Part Two: The Week Ahead

SGM-FX
Mon 28 Aug 2017

Discussion and Analysis by Charles Porter: 

This is an important week across many of the world’s key currencies. With numerous and salient events battling for supremacy and coverage, ultimately, only time will tell what the aggregation of these event holds in store.

 

Negotiations on the secession of the United Kingdom from the European Union will continue later today. Whilst these negotiations ensue, the European political economy will create a shroud of subtext. Notably, French President Emmanuel Macron will simultaneously be hosting a summit with the German, Italian and Spanish leaders at a European summit.

 

As if this were not enough to constrain and divert Europe’s attention away from Brexit negotiations, the British prime minister will meet with her Japanese counterpart this week. Prime ministers Theresa May and Shinzo Abe will attempt to foster optimistic evocations of affluent post-Brexit international trade between Japan and the UK.

 

The formalisation of a post-Brexit free trade deal is thought (although it is contested) to be precluded, and in any case imprudent, under the European treatises.
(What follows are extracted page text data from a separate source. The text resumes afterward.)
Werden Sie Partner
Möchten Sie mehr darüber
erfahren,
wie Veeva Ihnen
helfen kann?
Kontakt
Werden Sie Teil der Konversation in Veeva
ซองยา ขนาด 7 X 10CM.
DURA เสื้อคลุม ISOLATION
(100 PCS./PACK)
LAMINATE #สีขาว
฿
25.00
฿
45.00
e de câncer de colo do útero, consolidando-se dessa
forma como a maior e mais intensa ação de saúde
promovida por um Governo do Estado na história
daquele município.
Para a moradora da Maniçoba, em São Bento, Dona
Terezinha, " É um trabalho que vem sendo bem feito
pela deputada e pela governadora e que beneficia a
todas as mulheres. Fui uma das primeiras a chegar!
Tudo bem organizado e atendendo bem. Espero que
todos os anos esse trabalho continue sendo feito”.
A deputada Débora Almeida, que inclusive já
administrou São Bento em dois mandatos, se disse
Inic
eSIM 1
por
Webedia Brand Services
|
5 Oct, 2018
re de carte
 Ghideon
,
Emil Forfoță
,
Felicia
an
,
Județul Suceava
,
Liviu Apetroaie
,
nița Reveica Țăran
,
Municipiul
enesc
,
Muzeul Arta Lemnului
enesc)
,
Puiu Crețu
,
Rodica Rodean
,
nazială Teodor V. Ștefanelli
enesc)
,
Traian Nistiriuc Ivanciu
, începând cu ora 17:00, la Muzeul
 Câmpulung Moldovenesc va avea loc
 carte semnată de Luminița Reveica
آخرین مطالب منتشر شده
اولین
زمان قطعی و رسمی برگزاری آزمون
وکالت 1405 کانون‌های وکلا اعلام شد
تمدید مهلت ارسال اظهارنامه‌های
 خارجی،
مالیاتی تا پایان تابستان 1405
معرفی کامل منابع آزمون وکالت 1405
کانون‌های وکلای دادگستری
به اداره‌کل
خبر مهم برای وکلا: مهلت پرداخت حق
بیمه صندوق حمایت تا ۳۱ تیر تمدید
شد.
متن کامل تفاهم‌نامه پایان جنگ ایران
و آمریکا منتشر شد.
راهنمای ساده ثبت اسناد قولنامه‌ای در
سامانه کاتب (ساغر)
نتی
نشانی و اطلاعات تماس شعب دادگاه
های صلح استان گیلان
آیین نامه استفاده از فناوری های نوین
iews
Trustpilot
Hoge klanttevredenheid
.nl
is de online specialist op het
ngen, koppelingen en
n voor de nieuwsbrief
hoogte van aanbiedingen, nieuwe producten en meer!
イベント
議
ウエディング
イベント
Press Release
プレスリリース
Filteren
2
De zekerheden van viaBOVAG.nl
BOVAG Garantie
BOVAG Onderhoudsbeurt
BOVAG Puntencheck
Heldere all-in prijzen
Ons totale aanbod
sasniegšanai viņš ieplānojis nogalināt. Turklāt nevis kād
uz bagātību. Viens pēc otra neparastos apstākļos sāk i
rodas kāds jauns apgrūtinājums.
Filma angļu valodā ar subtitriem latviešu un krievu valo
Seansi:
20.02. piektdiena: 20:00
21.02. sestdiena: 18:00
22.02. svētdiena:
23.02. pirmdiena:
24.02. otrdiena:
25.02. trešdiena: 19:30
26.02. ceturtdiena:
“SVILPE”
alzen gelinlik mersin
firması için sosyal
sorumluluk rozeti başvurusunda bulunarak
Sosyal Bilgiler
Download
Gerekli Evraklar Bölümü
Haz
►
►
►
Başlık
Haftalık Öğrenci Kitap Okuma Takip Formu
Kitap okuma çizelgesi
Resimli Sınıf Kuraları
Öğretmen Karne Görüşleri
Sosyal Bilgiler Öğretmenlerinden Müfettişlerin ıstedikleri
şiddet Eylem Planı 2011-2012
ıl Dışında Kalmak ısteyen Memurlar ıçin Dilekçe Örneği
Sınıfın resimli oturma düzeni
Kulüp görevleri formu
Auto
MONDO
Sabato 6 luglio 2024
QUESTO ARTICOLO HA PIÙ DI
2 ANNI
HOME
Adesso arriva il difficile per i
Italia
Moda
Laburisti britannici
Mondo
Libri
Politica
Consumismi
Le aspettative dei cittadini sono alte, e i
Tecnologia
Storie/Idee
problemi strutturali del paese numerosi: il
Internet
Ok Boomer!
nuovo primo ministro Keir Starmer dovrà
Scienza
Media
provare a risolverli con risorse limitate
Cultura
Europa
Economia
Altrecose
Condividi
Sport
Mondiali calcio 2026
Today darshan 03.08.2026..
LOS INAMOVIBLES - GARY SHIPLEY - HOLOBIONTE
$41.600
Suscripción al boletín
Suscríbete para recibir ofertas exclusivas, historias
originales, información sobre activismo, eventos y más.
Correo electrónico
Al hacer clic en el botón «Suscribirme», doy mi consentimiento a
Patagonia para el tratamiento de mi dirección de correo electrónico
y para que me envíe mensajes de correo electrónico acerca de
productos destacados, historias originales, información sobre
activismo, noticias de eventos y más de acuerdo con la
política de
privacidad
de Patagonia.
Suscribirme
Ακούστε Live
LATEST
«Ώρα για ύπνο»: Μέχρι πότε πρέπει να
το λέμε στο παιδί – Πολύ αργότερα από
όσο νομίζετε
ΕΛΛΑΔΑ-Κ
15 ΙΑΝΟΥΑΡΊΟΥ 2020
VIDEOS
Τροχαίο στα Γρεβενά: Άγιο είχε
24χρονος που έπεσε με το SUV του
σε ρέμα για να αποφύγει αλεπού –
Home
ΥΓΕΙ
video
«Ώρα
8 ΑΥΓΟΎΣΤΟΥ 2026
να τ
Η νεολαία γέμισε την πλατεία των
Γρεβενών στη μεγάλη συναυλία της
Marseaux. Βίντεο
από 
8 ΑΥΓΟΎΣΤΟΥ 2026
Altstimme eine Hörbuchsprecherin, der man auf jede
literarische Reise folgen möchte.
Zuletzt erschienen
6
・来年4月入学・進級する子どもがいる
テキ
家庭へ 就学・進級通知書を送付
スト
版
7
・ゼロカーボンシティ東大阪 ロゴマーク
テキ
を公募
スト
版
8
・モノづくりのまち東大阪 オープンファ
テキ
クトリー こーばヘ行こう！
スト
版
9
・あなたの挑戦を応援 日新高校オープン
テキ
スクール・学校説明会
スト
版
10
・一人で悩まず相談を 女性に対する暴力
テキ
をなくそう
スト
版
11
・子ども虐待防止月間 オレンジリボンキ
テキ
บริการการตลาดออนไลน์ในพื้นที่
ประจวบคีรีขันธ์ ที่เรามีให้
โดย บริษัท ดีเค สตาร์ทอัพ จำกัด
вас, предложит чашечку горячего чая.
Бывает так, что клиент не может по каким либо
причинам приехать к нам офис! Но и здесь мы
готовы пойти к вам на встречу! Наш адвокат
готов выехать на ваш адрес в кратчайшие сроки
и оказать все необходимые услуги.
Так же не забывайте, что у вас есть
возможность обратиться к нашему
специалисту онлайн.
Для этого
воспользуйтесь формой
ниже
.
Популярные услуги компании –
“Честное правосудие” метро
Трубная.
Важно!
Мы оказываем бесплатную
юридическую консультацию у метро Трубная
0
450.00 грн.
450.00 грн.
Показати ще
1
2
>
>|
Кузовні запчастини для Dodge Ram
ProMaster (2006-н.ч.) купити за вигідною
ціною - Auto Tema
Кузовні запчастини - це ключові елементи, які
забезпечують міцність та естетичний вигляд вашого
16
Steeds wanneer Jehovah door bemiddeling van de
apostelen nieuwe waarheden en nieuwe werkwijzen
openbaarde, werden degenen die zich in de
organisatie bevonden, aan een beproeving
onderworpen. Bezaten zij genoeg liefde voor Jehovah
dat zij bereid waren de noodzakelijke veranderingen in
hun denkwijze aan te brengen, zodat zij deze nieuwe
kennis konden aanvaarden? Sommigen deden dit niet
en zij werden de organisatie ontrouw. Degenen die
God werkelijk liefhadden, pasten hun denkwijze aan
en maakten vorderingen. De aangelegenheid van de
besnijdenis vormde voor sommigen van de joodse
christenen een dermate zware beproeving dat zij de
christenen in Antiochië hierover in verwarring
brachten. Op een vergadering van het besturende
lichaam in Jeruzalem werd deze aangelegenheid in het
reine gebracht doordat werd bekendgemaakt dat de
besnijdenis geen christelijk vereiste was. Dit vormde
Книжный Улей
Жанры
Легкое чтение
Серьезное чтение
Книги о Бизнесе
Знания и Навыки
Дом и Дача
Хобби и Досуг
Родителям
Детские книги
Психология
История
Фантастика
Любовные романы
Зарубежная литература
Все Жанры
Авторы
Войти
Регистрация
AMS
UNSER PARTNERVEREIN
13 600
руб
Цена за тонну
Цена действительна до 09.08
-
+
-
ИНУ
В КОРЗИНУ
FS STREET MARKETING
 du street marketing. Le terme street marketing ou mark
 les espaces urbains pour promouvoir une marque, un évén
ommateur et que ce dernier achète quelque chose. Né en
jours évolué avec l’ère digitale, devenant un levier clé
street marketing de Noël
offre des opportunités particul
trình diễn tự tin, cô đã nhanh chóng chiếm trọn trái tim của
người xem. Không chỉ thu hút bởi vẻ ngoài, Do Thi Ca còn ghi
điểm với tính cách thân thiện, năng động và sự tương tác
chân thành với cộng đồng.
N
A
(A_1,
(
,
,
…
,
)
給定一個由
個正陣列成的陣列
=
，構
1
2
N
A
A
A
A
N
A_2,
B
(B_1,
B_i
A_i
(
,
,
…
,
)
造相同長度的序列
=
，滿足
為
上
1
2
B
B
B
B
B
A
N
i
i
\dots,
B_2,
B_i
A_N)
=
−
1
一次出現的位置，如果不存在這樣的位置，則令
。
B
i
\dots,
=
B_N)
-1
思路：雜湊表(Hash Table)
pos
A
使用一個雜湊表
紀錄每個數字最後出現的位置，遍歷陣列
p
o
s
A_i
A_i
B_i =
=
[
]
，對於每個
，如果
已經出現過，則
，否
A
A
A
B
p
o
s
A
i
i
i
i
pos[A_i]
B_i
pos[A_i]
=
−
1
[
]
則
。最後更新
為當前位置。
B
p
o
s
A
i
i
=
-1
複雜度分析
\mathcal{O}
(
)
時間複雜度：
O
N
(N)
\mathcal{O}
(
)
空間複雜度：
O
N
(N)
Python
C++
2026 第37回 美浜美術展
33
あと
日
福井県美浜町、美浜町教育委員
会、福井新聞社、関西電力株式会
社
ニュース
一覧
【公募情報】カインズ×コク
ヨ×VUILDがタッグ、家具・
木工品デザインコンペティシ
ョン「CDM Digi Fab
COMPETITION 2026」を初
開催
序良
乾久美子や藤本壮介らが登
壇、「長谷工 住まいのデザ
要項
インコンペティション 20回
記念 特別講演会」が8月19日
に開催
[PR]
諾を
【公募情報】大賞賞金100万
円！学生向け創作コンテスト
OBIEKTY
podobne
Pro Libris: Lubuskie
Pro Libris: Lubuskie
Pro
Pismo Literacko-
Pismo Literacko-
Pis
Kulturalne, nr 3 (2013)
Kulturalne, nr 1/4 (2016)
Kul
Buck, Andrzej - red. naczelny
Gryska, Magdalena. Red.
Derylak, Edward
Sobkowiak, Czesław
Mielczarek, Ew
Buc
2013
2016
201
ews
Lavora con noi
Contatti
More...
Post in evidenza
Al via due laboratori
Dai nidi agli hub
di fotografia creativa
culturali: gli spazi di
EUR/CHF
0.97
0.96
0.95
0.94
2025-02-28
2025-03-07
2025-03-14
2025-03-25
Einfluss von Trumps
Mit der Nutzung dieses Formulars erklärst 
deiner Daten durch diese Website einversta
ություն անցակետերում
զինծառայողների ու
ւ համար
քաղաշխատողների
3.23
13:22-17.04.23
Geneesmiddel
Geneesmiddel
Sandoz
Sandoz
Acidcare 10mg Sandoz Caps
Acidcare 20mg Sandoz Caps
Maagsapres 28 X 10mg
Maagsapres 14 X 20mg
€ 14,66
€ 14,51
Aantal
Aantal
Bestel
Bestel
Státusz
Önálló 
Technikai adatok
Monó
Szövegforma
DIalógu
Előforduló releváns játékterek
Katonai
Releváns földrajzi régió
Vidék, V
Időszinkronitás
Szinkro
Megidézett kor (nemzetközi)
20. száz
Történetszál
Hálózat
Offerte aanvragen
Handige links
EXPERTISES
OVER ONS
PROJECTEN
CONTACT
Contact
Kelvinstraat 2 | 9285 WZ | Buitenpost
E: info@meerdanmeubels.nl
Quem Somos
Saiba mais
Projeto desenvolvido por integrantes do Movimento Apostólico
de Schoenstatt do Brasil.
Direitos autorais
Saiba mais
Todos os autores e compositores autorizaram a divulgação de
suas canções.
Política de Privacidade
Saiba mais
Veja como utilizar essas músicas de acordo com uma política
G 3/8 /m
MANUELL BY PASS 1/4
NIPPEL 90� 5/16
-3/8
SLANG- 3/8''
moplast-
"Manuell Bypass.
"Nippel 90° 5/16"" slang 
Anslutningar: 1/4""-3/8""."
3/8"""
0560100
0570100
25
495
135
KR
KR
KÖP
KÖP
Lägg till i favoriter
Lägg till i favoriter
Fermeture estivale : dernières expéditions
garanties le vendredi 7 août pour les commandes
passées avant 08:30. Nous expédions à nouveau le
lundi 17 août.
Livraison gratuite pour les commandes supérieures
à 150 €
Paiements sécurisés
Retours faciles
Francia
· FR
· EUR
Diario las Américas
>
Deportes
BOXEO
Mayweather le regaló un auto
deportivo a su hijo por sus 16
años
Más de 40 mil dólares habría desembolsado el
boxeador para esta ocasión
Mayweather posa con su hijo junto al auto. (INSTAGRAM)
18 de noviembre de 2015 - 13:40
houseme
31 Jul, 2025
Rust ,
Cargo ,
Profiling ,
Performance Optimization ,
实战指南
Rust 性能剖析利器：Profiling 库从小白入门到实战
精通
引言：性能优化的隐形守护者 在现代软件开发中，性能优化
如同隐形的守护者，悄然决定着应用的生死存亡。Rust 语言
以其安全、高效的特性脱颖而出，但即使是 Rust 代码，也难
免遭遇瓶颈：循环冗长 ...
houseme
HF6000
The UK remains bound to these treatises and, specifically, uniquely obliged under the Lisbon Treaty’s Article 50 protocol. However, we look to see if mutual concession making between the UK and Japan may foster optimistic future trading sentiments alongside security and territorial support.

 

High salience issues are forecast for the agenda at President Macron’s European summit. Therefore, any significant progressions or announcements from the four EU heads of state may either provide a welcome or harmful distraction from Brexit negotiations. A harmful distraction would arise should it diminish public and market perceptions of the sanctity and progression of the UK’s post-Brexit future.

 

Today’s Brexit negotiations are set to address the concerning future of Northern Ireland. An abundance of admonitions over the strategic deployment of the Northern Irish peace process as a bargaining chip may further constrain these talks. In short, an inability of the Brexit negotiation process to demonstrate a tangible reduction in uncertainty will, ceteris paribus, lead to a further deterioration of the Pound Sterling.

 

So what could the talks demonstrate in order to strengthen the pound? A meaningful statement or offer on the future right of EU citizens residing in the UK is likely to immediately encourage progress on other grounds. However, the long-run social and procedural implications of this offer are beyond our grounds of speculation and opinion.